Hello everyone,
My name is Tudor Sabie, I was born in Romania where I grew up during communism until 5th grade. Even TV was considered too much consumption of technology, hence only one hour a day of a government controlled channel was broadcasted, and it was usually about communism propaganda. The second technology devise was the ever present rotary dial phone, which was pretty much standard everywhere in the western world. Fast forward many years, I am currently a graduate student in ESL, and my professional background includes substitute teaching and property management. I currently live in San Jose, CA where one full time job in education is not enough to live a modest life by western standards. This background has shaped the way I see technology and education. Today, I see how important technology has become for learning, communication, and work. As an ESL student and future ESL teacher, I am interested in how technology can help English learners build confidence, practice real-life communication, and connect with opportunities beyond the classroom.
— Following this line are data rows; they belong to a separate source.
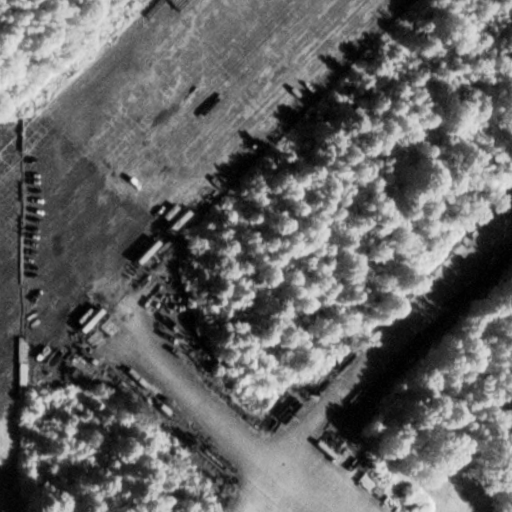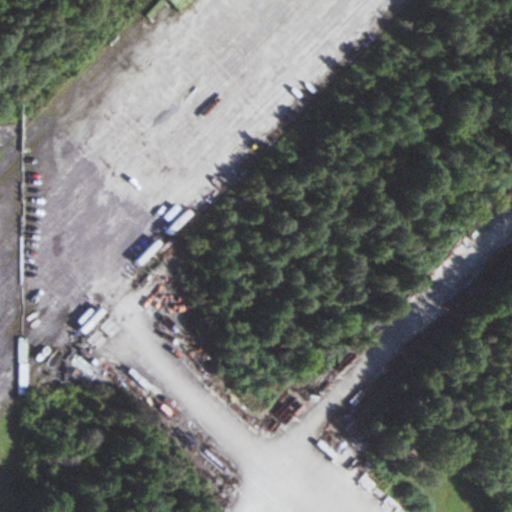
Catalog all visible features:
airport: (166, 169)
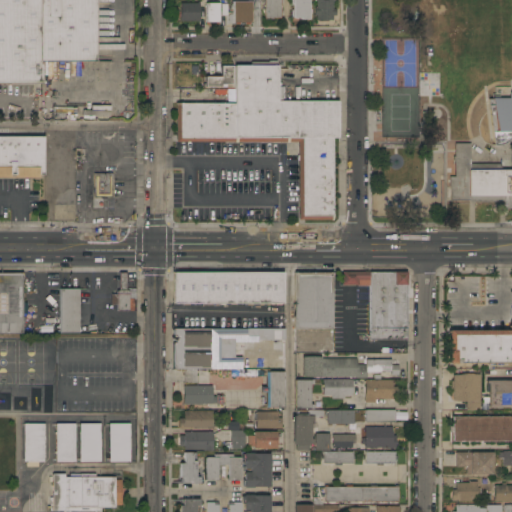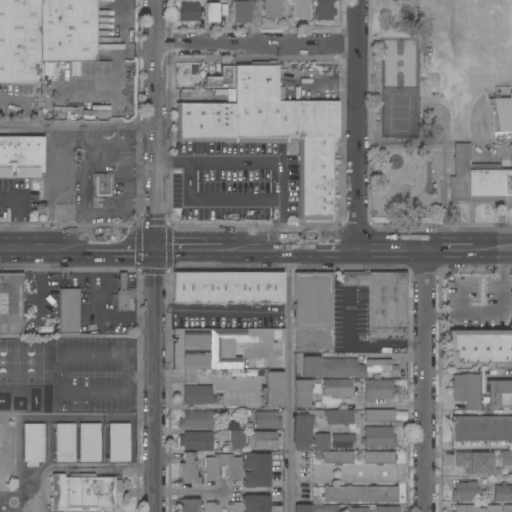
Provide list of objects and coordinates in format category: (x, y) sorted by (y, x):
building: (271, 9)
building: (272, 9)
building: (300, 9)
building: (300, 9)
building: (323, 10)
building: (324, 10)
building: (189, 12)
building: (189, 12)
building: (211, 12)
building: (238, 12)
building: (240, 12)
building: (211, 13)
road: (258, 22)
building: (43, 36)
building: (44, 37)
road: (257, 45)
park: (399, 63)
park: (422, 77)
building: (220, 78)
building: (221, 80)
park: (434, 91)
road: (474, 100)
road: (16, 101)
road: (437, 111)
park: (399, 113)
park: (439, 113)
road: (446, 113)
road: (432, 114)
building: (501, 114)
building: (503, 114)
road: (423, 121)
road: (157, 124)
road: (357, 125)
road: (79, 130)
building: (271, 130)
building: (271, 130)
road: (437, 143)
road: (418, 147)
road: (395, 150)
road: (507, 150)
building: (21, 157)
building: (21, 158)
road: (118, 160)
road: (264, 162)
parking lot: (120, 171)
road: (142, 175)
road: (424, 175)
building: (479, 180)
building: (478, 181)
parking lot: (235, 183)
building: (101, 185)
building: (102, 185)
road: (217, 200)
parking lot: (18, 202)
road: (454, 203)
road: (20, 214)
road: (85, 231)
road: (114, 231)
road: (43, 249)
road: (121, 250)
road: (189, 250)
road: (254, 250)
road: (392, 250)
road: (450, 250)
road: (490, 250)
road: (509, 250)
road: (323, 251)
building: (356, 279)
building: (227, 287)
building: (227, 288)
building: (124, 293)
building: (124, 294)
building: (312, 300)
road: (462, 300)
building: (314, 301)
building: (11, 302)
building: (10, 303)
building: (385, 304)
building: (387, 306)
building: (24, 308)
road: (101, 308)
building: (69, 311)
building: (72, 311)
road: (499, 316)
building: (269, 334)
road: (364, 343)
building: (479, 346)
building: (480, 347)
building: (207, 348)
building: (211, 348)
building: (340, 367)
building: (342, 373)
road: (63, 375)
road: (158, 381)
road: (289, 381)
road: (426, 381)
building: (336, 388)
building: (273, 389)
building: (275, 389)
building: (376, 390)
building: (377, 390)
building: (466, 390)
building: (466, 390)
building: (499, 393)
building: (301, 394)
building: (302, 394)
building: (499, 394)
building: (197, 395)
building: (198, 395)
building: (458, 407)
building: (378, 415)
building: (379, 416)
building: (339, 417)
building: (339, 417)
building: (267, 419)
building: (195, 420)
building: (196, 420)
building: (267, 420)
building: (233, 426)
building: (303, 427)
building: (481, 428)
building: (481, 428)
building: (301, 433)
building: (235, 436)
building: (378, 438)
building: (378, 438)
building: (262, 440)
building: (263, 440)
building: (194, 441)
building: (196, 441)
building: (236, 441)
building: (341, 441)
building: (342, 441)
building: (33, 442)
building: (118, 442)
building: (321, 442)
building: (321, 442)
building: (64, 443)
building: (64, 443)
building: (88, 443)
building: (89, 443)
building: (118, 443)
building: (33, 444)
building: (337, 457)
building: (337, 457)
building: (378, 457)
building: (379, 458)
building: (506, 458)
building: (507, 458)
building: (474, 462)
building: (474, 462)
building: (213, 466)
building: (234, 468)
building: (241, 468)
building: (188, 469)
building: (188, 469)
building: (256, 470)
road: (195, 491)
building: (463, 491)
building: (465, 491)
building: (86, 492)
building: (502, 492)
building: (502, 493)
building: (84, 494)
building: (360, 494)
building: (361, 494)
building: (255, 503)
building: (256, 503)
building: (187, 505)
building: (189, 505)
building: (222, 507)
building: (223, 507)
building: (316, 507)
building: (302, 508)
building: (324, 508)
building: (467, 508)
building: (468, 508)
building: (493, 508)
building: (493, 508)
building: (507, 508)
building: (508, 508)
building: (386, 509)
building: (387, 509)
building: (356, 510)
building: (357, 510)
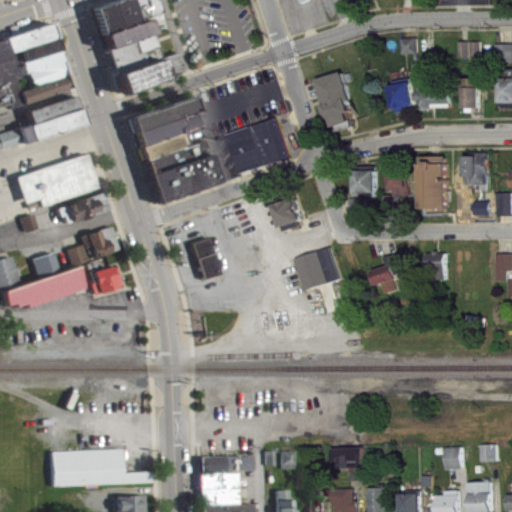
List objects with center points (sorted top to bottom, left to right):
building: (2, 0)
building: (365, 2)
building: (392, 2)
road: (20, 6)
road: (235, 31)
building: (130, 33)
road: (200, 37)
road: (300, 45)
building: (414, 54)
building: (475, 58)
building: (31, 75)
building: (479, 101)
building: (510, 101)
building: (410, 103)
building: (442, 108)
building: (344, 110)
road: (305, 115)
building: (52, 128)
road: (53, 142)
building: (9, 147)
building: (264, 154)
building: (174, 159)
road: (321, 160)
building: (406, 188)
building: (58, 189)
building: (440, 191)
building: (372, 192)
building: (507, 212)
building: (489, 216)
building: (85, 217)
building: (362, 217)
building: (296, 223)
road: (65, 226)
road: (428, 230)
building: (29, 231)
building: (238, 241)
building: (102, 250)
road: (145, 250)
building: (77, 262)
building: (207, 267)
building: (45, 272)
building: (444, 274)
building: (506, 275)
building: (324, 277)
building: (8, 281)
building: (396, 282)
building: (106, 288)
building: (44, 297)
road: (12, 314)
road: (96, 316)
railway: (256, 367)
building: (494, 461)
building: (460, 466)
building: (354, 467)
building: (290, 468)
building: (228, 472)
building: (95, 477)
building: (221, 496)
building: (488, 501)
building: (384, 504)
building: (285, 505)
building: (456, 505)
building: (418, 506)
building: (132, 508)
building: (320, 510)
building: (358, 511)
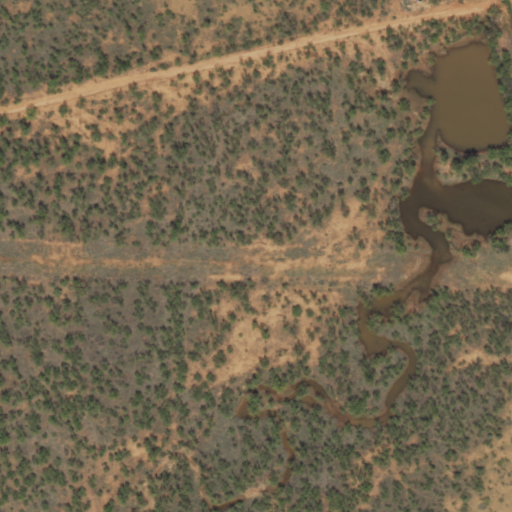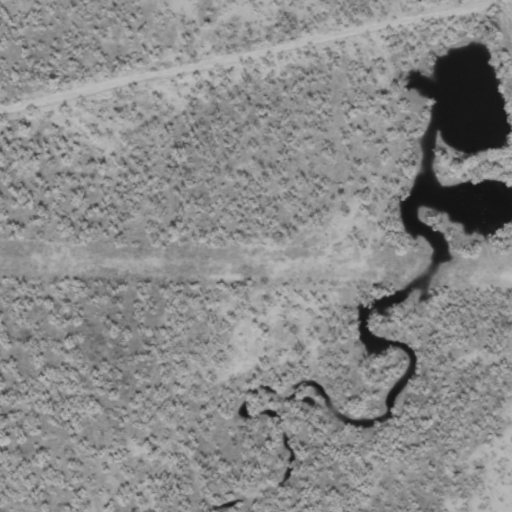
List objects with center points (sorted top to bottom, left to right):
road: (256, 73)
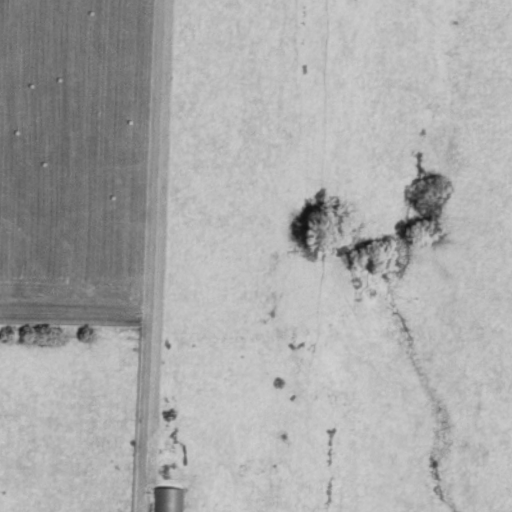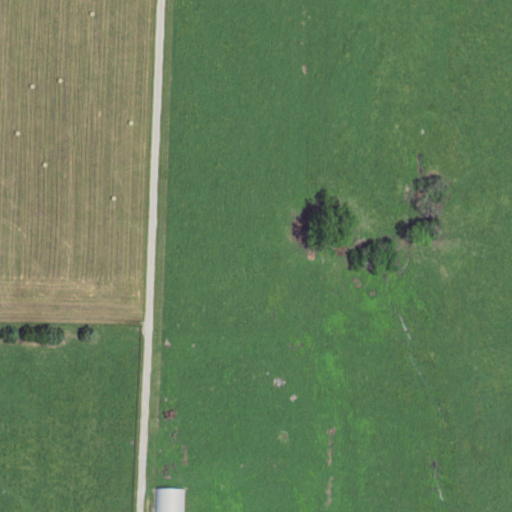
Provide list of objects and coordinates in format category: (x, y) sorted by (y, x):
building: (167, 500)
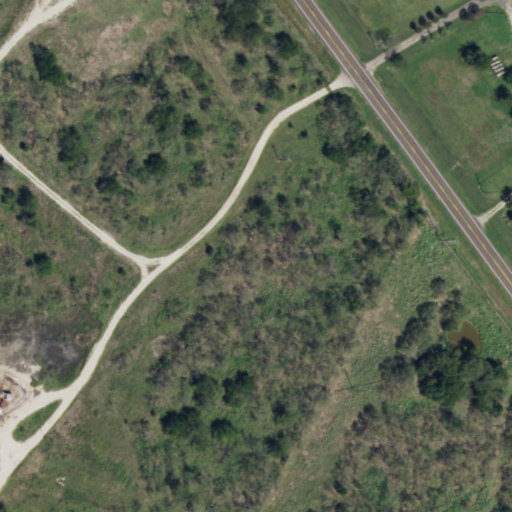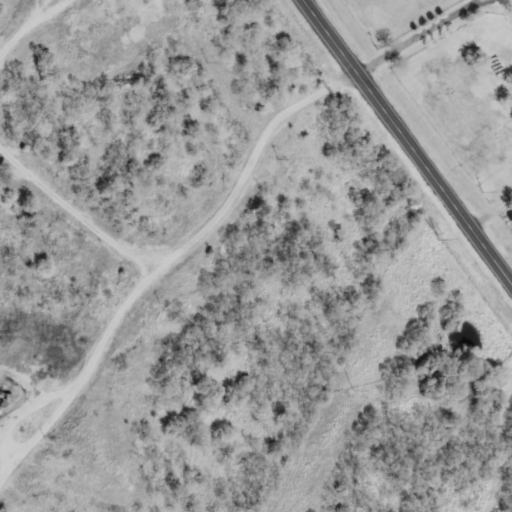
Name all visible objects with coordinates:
road: (409, 140)
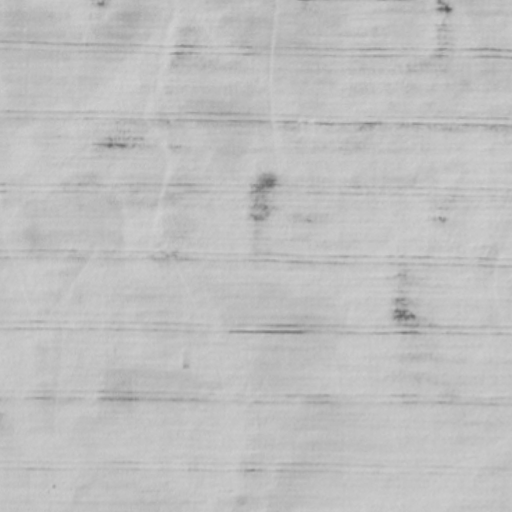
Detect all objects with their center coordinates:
crop: (256, 256)
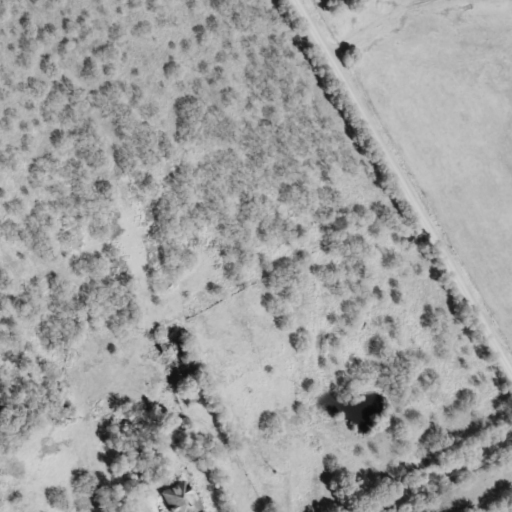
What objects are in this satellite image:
road: (360, 33)
road: (404, 182)
building: (188, 358)
road: (325, 474)
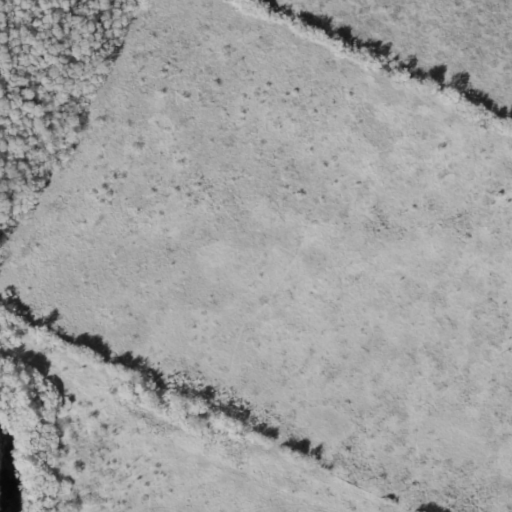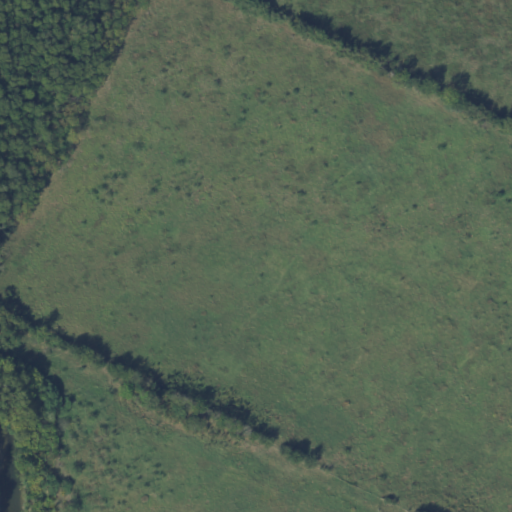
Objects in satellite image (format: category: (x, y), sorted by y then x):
park: (47, 88)
park: (271, 269)
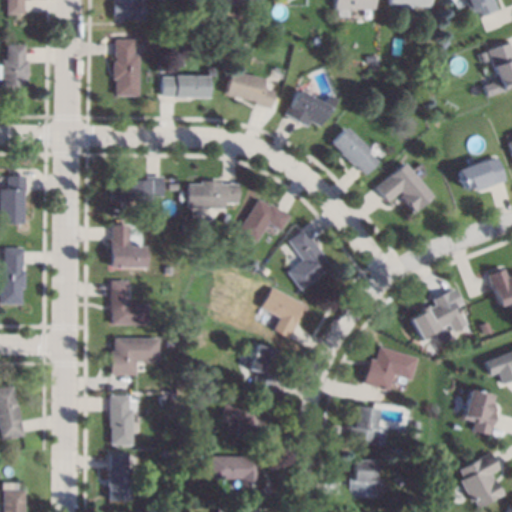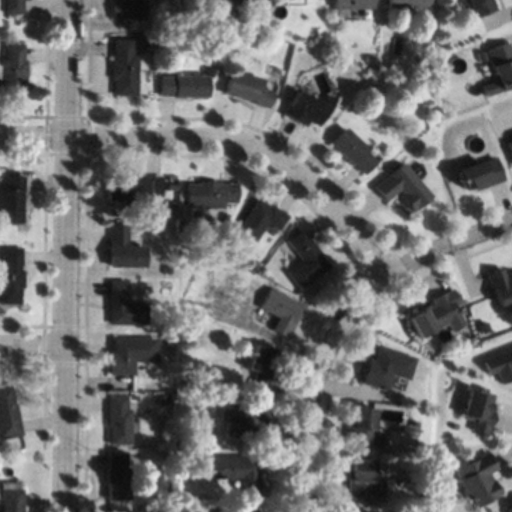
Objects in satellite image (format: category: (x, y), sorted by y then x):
building: (226, 3)
building: (235, 3)
building: (405, 3)
building: (406, 3)
building: (11, 6)
building: (13, 6)
building: (346, 6)
building: (348, 6)
building: (478, 7)
building: (479, 7)
building: (124, 9)
building: (125, 9)
building: (229, 40)
building: (314, 41)
building: (266, 42)
building: (444, 43)
building: (482, 56)
building: (425, 64)
building: (121, 67)
building: (122, 67)
building: (11, 69)
building: (499, 69)
building: (499, 69)
building: (12, 70)
building: (208, 72)
building: (180, 85)
building: (182, 86)
building: (244, 88)
building: (246, 89)
building: (306, 108)
building: (307, 109)
road: (223, 137)
building: (509, 146)
building: (509, 148)
building: (351, 150)
building: (352, 150)
building: (476, 173)
building: (476, 174)
building: (403, 186)
building: (400, 187)
building: (134, 188)
building: (133, 189)
building: (208, 194)
building: (210, 194)
building: (11, 200)
building: (12, 200)
building: (168, 206)
building: (224, 218)
building: (259, 219)
building: (260, 219)
road: (447, 245)
building: (122, 249)
building: (123, 249)
road: (67, 255)
building: (304, 259)
building: (305, 259)
building: (265, 272)
building: (10, 275)
building: (11, 276)
building: (499, 286)
building: (500, 286)
building: (123, 306)
building: (123, 306)
building: (280, 310)
building: (281, 311)
building: (434, 314)
building: (433, 315)
building: (482, 326)
building: (166, 339)
road: (33, 345)
building: (128, 353)
building: (130, 354)
building: (260, 365)
building: (499, 365)
building: (261, 366)
building: (384, 367)
building: (385, 368)
road: (313, 382)
building: (478, 409)
building: (476, 410)
building: (8, 413)
building: (8, 413)
building: (242, 416)
building: (119, 418)
building: (244, 419)
building: (117, 420)
building: (361, 426)
building: (362, 426)
building: (413, 427)
building: (236, 473)
building: (238, 474)
building: (416, 475)
building: (115, 476)
building: (358, 477)
building: (116, 478)
building: (359, 478)
building: (478, 479)
building: (480, 479)
building: (11, 500)
building: (158, 503)
building: (509, 508)
building: (234, 510)
building: (234, 510)
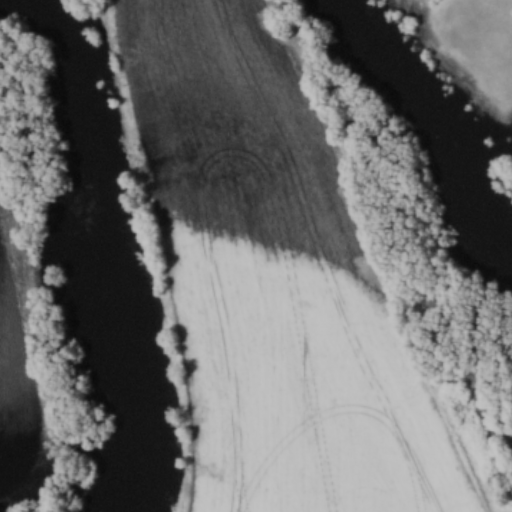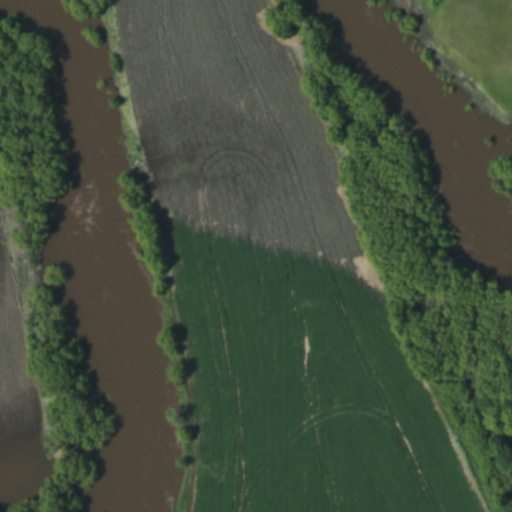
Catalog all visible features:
river: (96, 4)
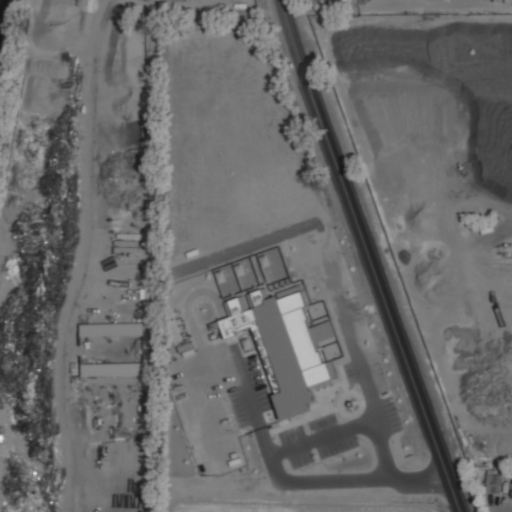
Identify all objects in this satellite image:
road: (365, 257)
crop: (167, 277)
building: (283, 344)
road: (311, 440)
building: (493, 481)
building: (495, 481)
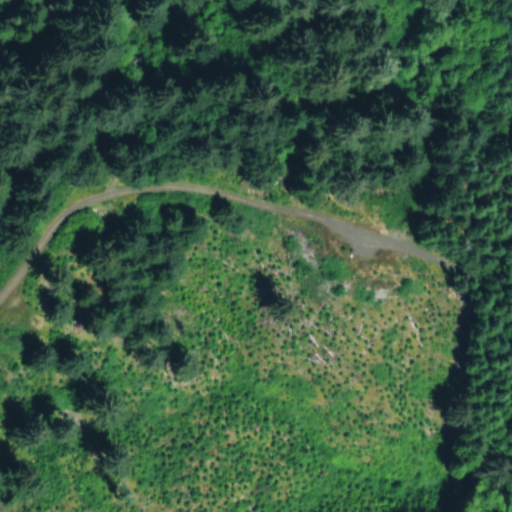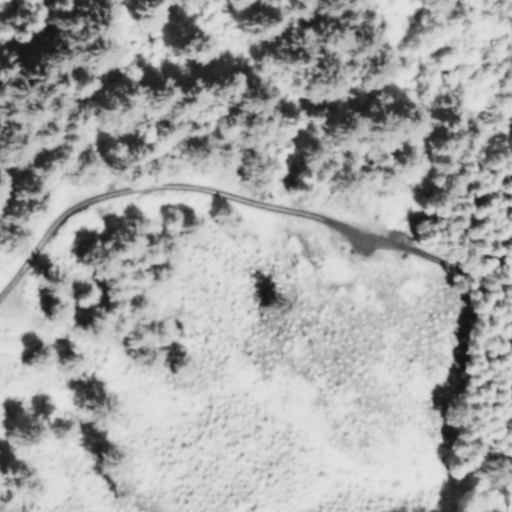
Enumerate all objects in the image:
road: (241, 192)
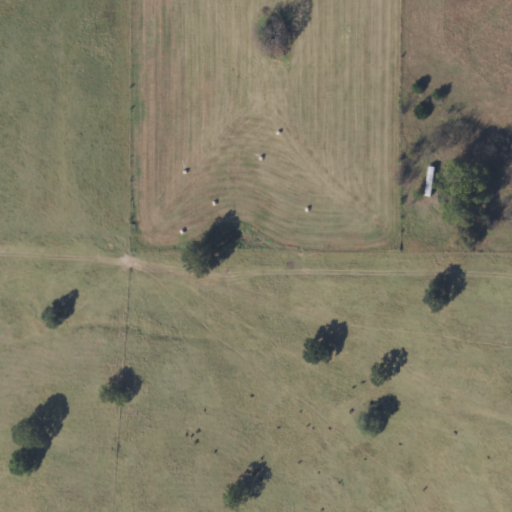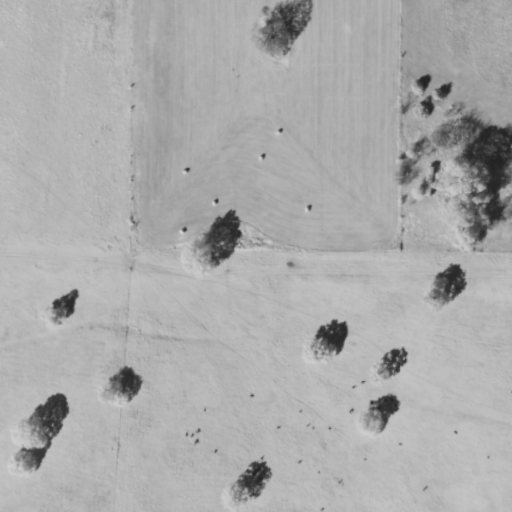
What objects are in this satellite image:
building: (431, 181)
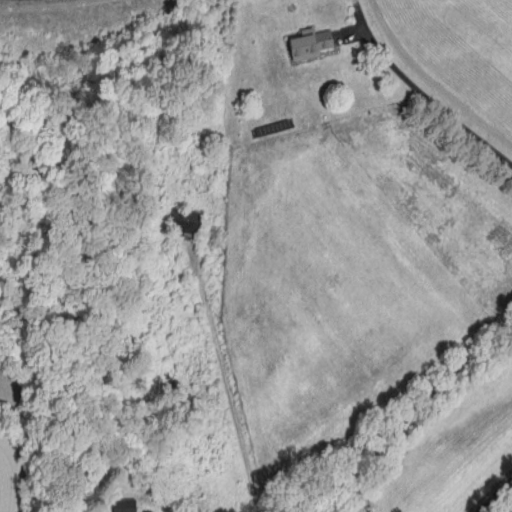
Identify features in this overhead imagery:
building: (313, 43)
road: (435, 76)
building: (189, 223)
road: (228, 387)
road: (495, 495)
building: (127, 506)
Over the past few years, I have had the opportunity to work with students in different school settings, including public schools and adult education environments. These experiences have helped me become especially interested in English language development, adult ESL, and the way technology can support students who are building both language and academic confidence. I chose ESL as I can relate to the fact that I am a sequential bilingual.
My current professional goal is to continue developing as an ESL educator while completing my graduate program. In the future, I would like to teach English learners either in adult education, community college, or possibly(even preferably) abroad, in Asia. I am particularly interested in helping multilingual learners use English for real-life communication, academic success, and professional growth. Because many adult English learners are balancing school, work, family, and personal responsibilities, I believe technology can be especially powerful when it gives students more flexible, meaningful ways to practice language.
For this lesson idea, I selected "ISTE Student Standard 1.7: Global Collaborator", specifically indicator '7.b ' which asks students to use collaborative technologies to work with others, including peers, experts, or community members, to examine issues from multiple viewpoints (International Society for Technology in Education [ISTE], 2024). I would connect this standard to English language development standards because the activity requires students to listen, speak, read, write, collaborate, and present information.
Tudor,
ReplyDeleteI really like how many skills and concepts you have synthesized in this lesson. The lesson I posted was similar in it's emphasis of collaboration through a presentation, but I saw it through the lens of the ISTE standard about Engagement. I like how you framed it as a way to have students use technology as Global Collaborators. I also appreciate your consideration of visuals to make things clearer for ESL students. This simultaneously addresses multi-modal learning. Thanks for your insight!